(Beginning of Data supplied)
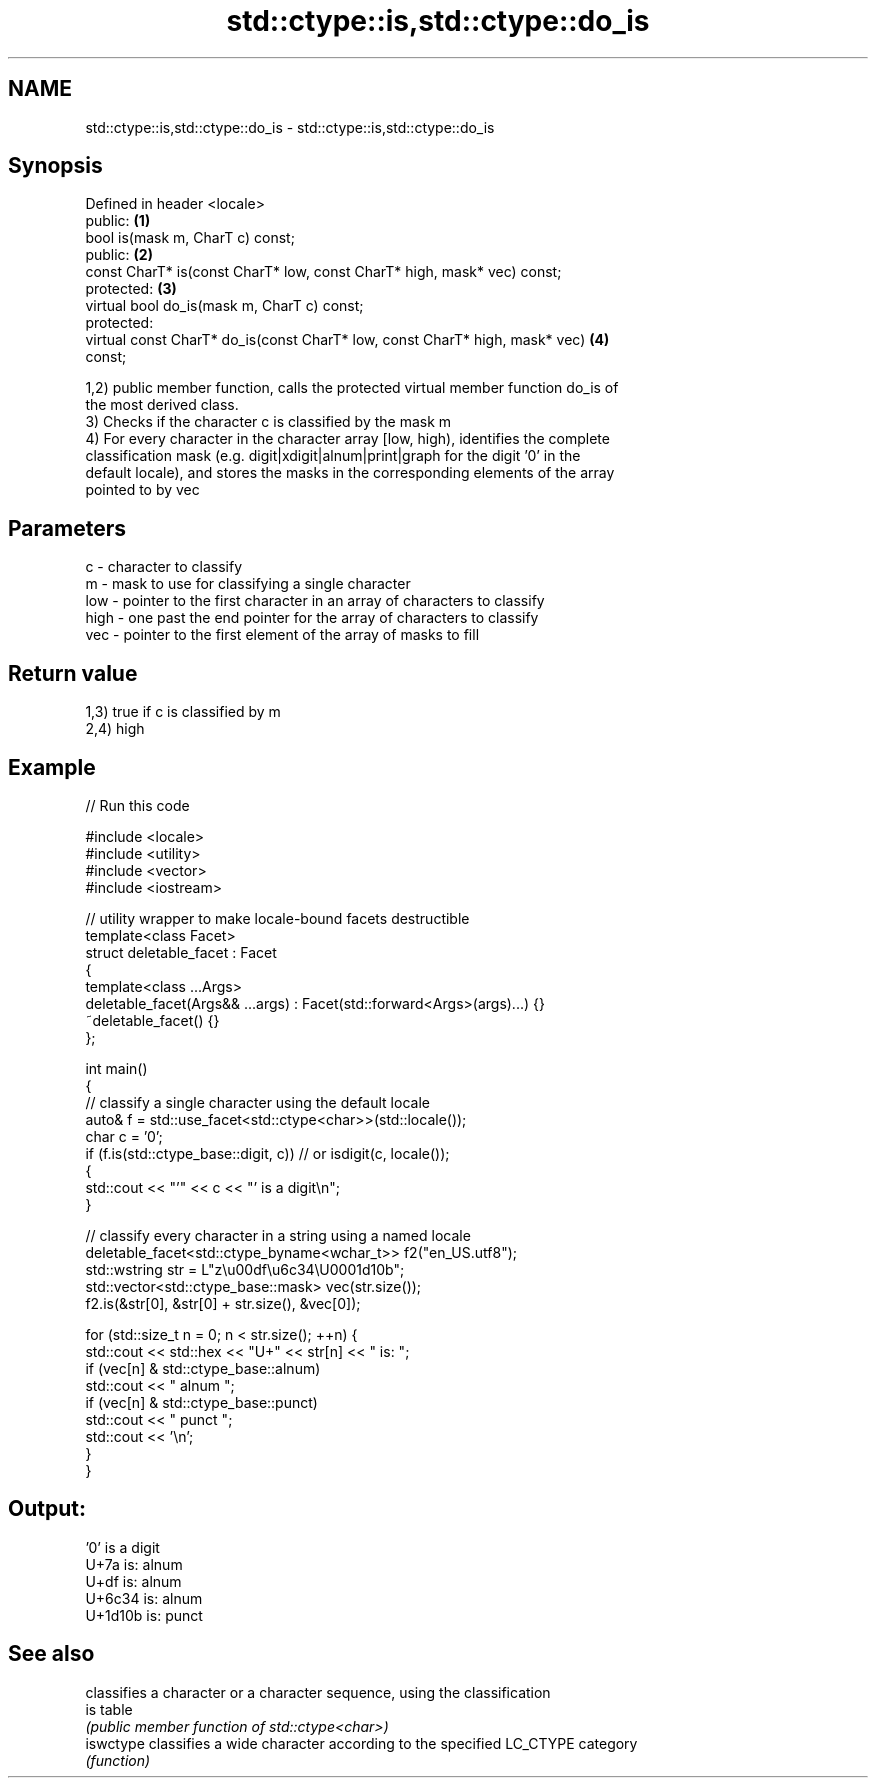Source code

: .TH std::ctype::is,std::ctype::do_is 3 "2021.11.17" "http://cppreference.com" "C++ Standard Libary"
.SH NAME
std::ctype::is,std::ctype::do_is \- std::ctype::is,std::ctype::do_is

.SH Synopsis
   Defined in header <locale>
   public:                                                                         \fB(1)\fP
   bool is(mask m, CharT c) const;
   public:                                                                         \fB(2)\fP
   const CharT* is(const CharT* low, const CharT* high, mask* vec) const;
   protected:                                                                      \fB(3)\fP
   virtual bool do_is(mask m, CharT c) const;
   protected:
   virtual const CharT* do_is(const CharT* low, const CharT* high, mask* vec)      \fB(4)\fP
   const;

   1,2) public member function, calls the protected virtual member function do_is of
   the most derived class.
   3) Checks if the character c is classified by the mask m
   4) For every character in the character array [low, high), identifies the complete
   classification mask (e.g. digit|xdigit|alnum|print|graph for the digit '0' in the
   default locale), and stores the masks in the corresponding elements of the array
   pointed to by vec

.SH Parameters

   c    - character to classify
   m    - mask to use for classifying a single character
   low  - pointer to the first character in an array of characters to classify
   high - one past the end pointer for the array of characters to classify
   vec  - pointer to the first element of the array of masks to fill

.SH Return value

   1,3) true if c is classified by m
   2,4) high

.SH Example


// Run this code

 #include <locale>
 #include <utility>
 #include <vector>
 #include <iostream>

 // utility wrapper to make locale-bound facets destructible
 template<class Facet>
 struct deletable_facet : Facet
 {
     template<class ...Args>
     deletable_facet(Args&& ...args) : Facet(std::forward<Args>(args)...) {}
     ~deletable_facet() {}
 };

 int main()
 {
     // classify a single character using the default locale
     auto& f = std::use_facet<std::ctype<char>>(std::locale());
     char c = '0';
     if (f.is(std::ctype_base::digit, c)) // or isdigit(c, locale());
     {
         std::cout << "'" << c << "' is a digit\\n";
     }

     // classify every character in a string using a named locale
     deletable_facet<std::ctype_byname<wchar_t>> f2("en_US.utf8");
     std::wstring str = L"z\\u00df\\u6c34\\U0001d10b";
     std::vector<std::ctype_base::mask> vec(str.size());
     f2.is(&str[0], &str[0] + str.size(), &vec[0]);

     for (std::size_t n = 0; n < str.size(); ++n) {
        std::cout << std::hex << "U+" << str[n] << " is: ";
        if (vec[n] & std::ctype_base::alnum)
           std::cout << " alnum ";
        if (vec[n] & std::ctype_base::punct)
           std::cout << " punct ";
        std::cout << '\\n';
     }
 }

.SH Output:

 '0' is a digit
 U+7a is:  alnum
 U+df is:  alnum
 U+6c34 is:  alnum
 U+1d10b is:  punct

.SH See also

            classifies a character or a character sequence, using the classification
   is       table
            \fI(public member function of std::ctype<char>)\fP
   iswctype classifies a wide character according to the specified LC_CTYPE category
            \fI(function)\fP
(End of Data supplied)
What needs to be done: From the first line of the entries above through the line with "const CharT* is(const", set down each line exactly and drop the pictures.

Response to this exercise:
Source code

: .TH std::ctype::is,std::ctype::do_is 3 "2021.11.17" "http://cppreference.com" "C++ Standard Libary"
.SH NAME
std::ctype::is,std::ctype::do_is \- std::ctype::is,std::ctype::do_is

.SH Synopsis
   Defined in header <locale>
   public:                                                                         \fB(1)\fP
   bool is(mask m, CharT c) const;
   public:                                                                         \fB(2)\fP
   const CharT* is(const CharT* low, const CharT* high, mask* vec) const;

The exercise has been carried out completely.